## AVAILABLE RECORDS
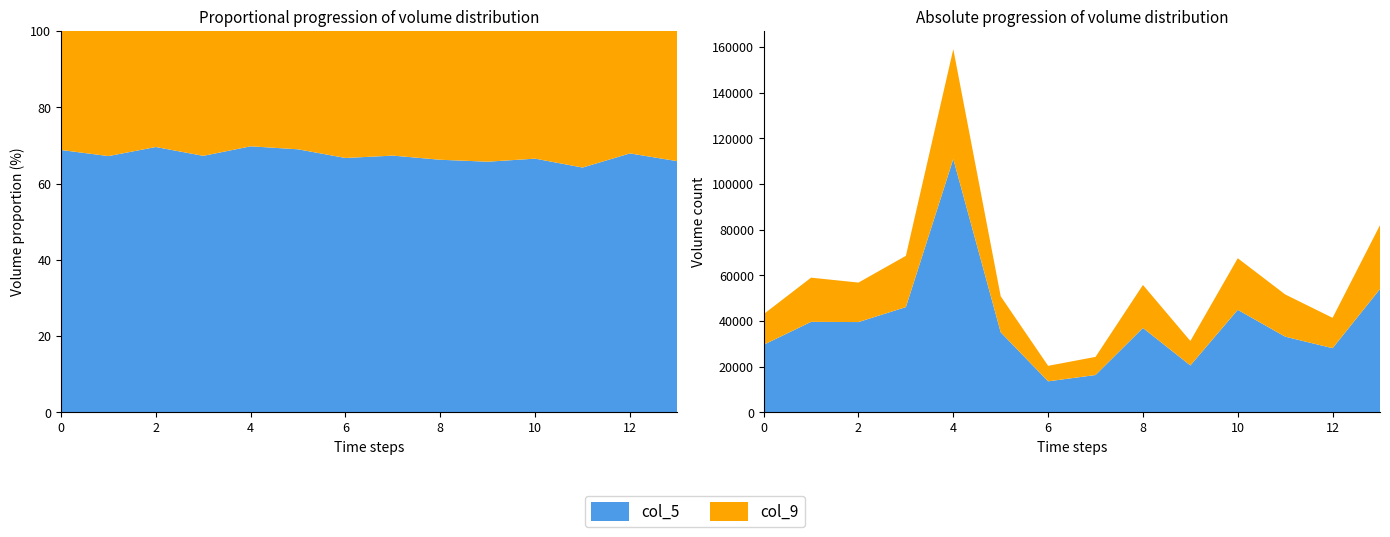

Reading left to right, list all the values displayed in this chart.

col_5: 1677628800000=29587.9	1677672000000=39627.4	1677715200000=39533.0	1677758400000=46090.6	1677801600000=110926.0	1677844800000=35042.7	1677888000000=13587.0	1677931200000=16352.1	1677974400000=36943.6	1678017600000=20539.7	1678060800000=44888.1	1678104000000=33136.2	1678147200000=28101.2	1678190400000=53981.3
col_9: 1677628800000=13422.5	1677672000000=19345.5	1677715200000=17289.2	1677758400000=22439.3	1677801600000=48088.4	1677844800000=15764.4	1677888000000=6783.4	1677931200000=7937.5	1677974400000=18835.2	1678017600000=10712.4	1678060800000=22586.7	1678104000000=18486.7	1678147200000=13284.6	1678190400000=27986.4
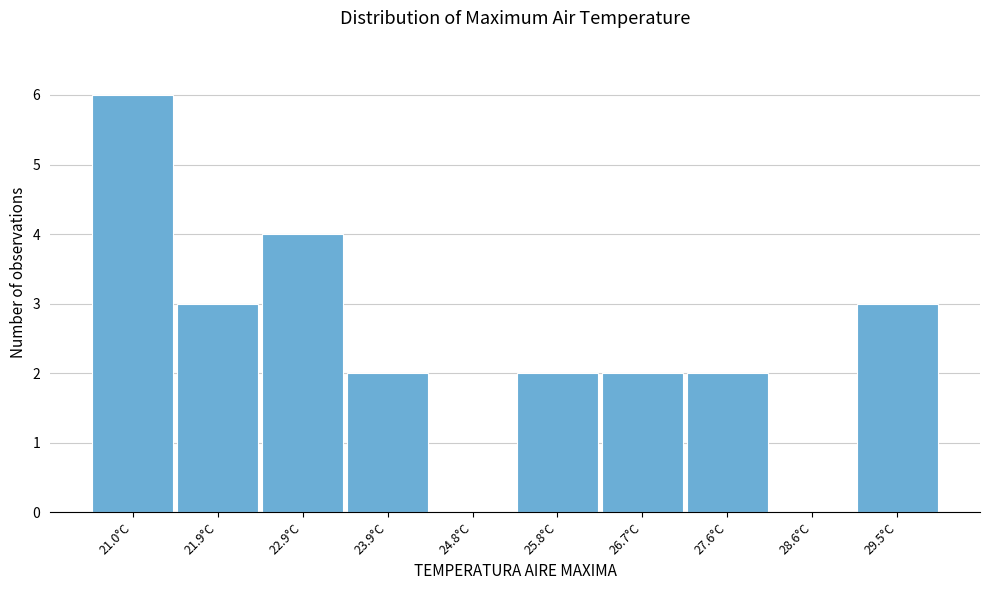

Reading left to right, transcribe all the data shown in this chart.

21.0°C=6	21.9°C=3	22.9°C=4	23.9°C=2	24.8°C=0	25.8°C=2	26.7°C=2	27.6°C=2	28.6°C=0	29.5°C=3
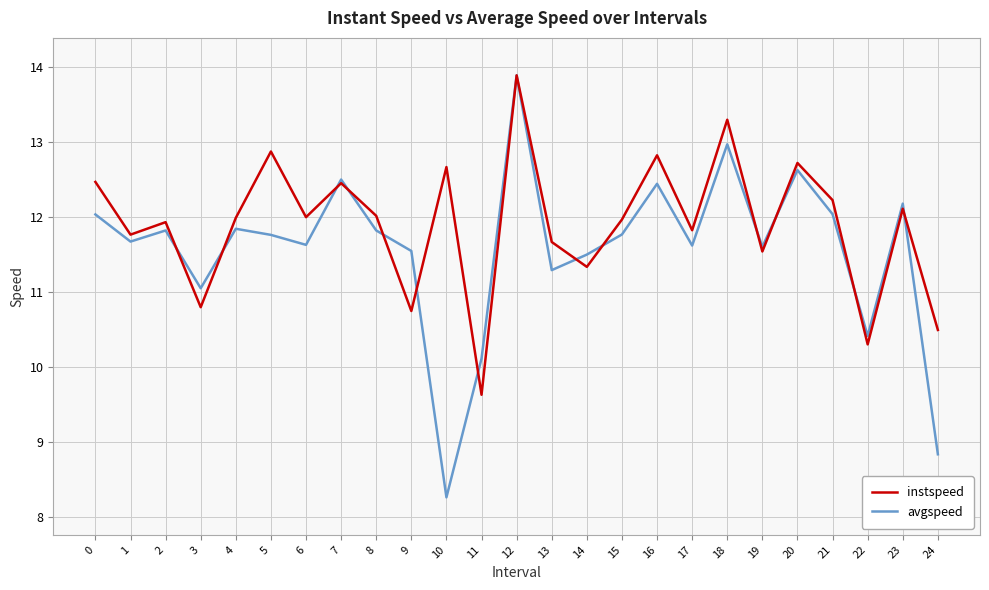

Read the instspeed value at 0.

12.5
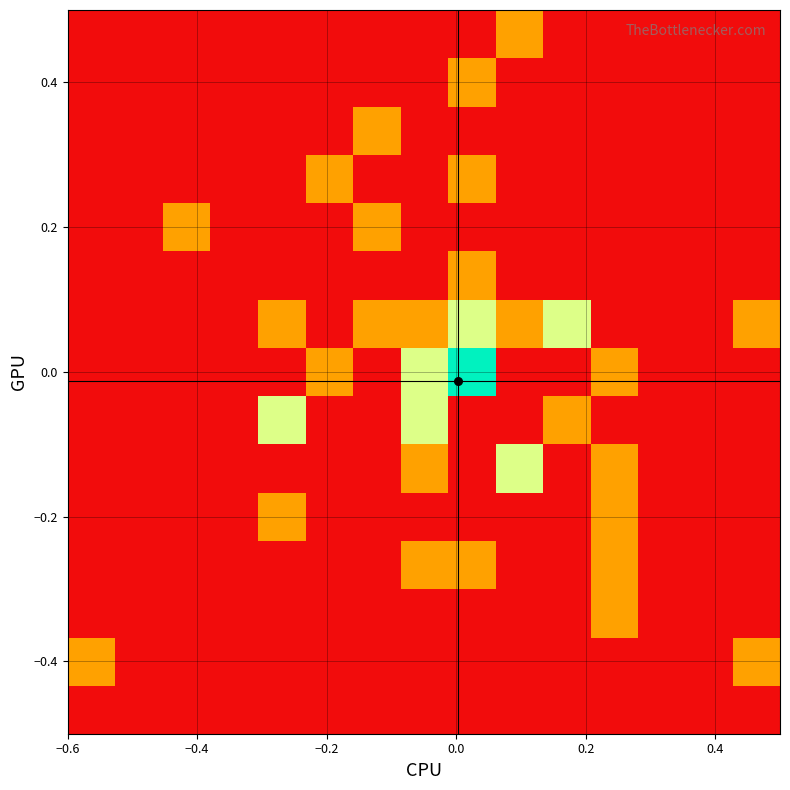

How many categories are shown in the chart?

15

## EXERCISE AIM
Rewrite the listing above with every instance of "chart" changed to "graph" and nothing else altered. Leave the pictures out.

## REPLY
Reading left to right, list all the values displayed in this graph.

col_5: 1677628800000=29587.9	1677672000000=39627.4	1677715200000=39533.0	1677758400000=46090.6	1677801600000=110926.0	1677844800000=35042.7	1677888000000=13587.0	1677931200000=16352.1	1677974400000=36943.6	1678017600000=20539.7	1678060800000=44888.1	1678104000000=33136.2	1678147200000=28101.2	1678190400000=53981.3
col_9: 1677628800000=13422.5	1677672000000=19345.5	1677715200000=17289.2	1677758400000=22439.3	1677801600000=48088.4	1677844800000=15764.4	1677888000000=6783.4	1677931200000=7937.5	1677974400000=18835.2	1678017600000=10712.4	1678060800000=22586.7	1678104000000=18486.7	1678147200000=13284.6	1678190400000=27986.4

Reading left to right, transcribe all the data shown in this graph.

21.0°C=6	21.9°C=3	22.9°C=4	23.9°C=2	24.8°C=0	25.8°C=2	26.7°C=2	27.6°C=2	28.6°C=0	29.5°C=3

Read the instspeed value at 0.

12.5

How many categories are shown in the graph?

15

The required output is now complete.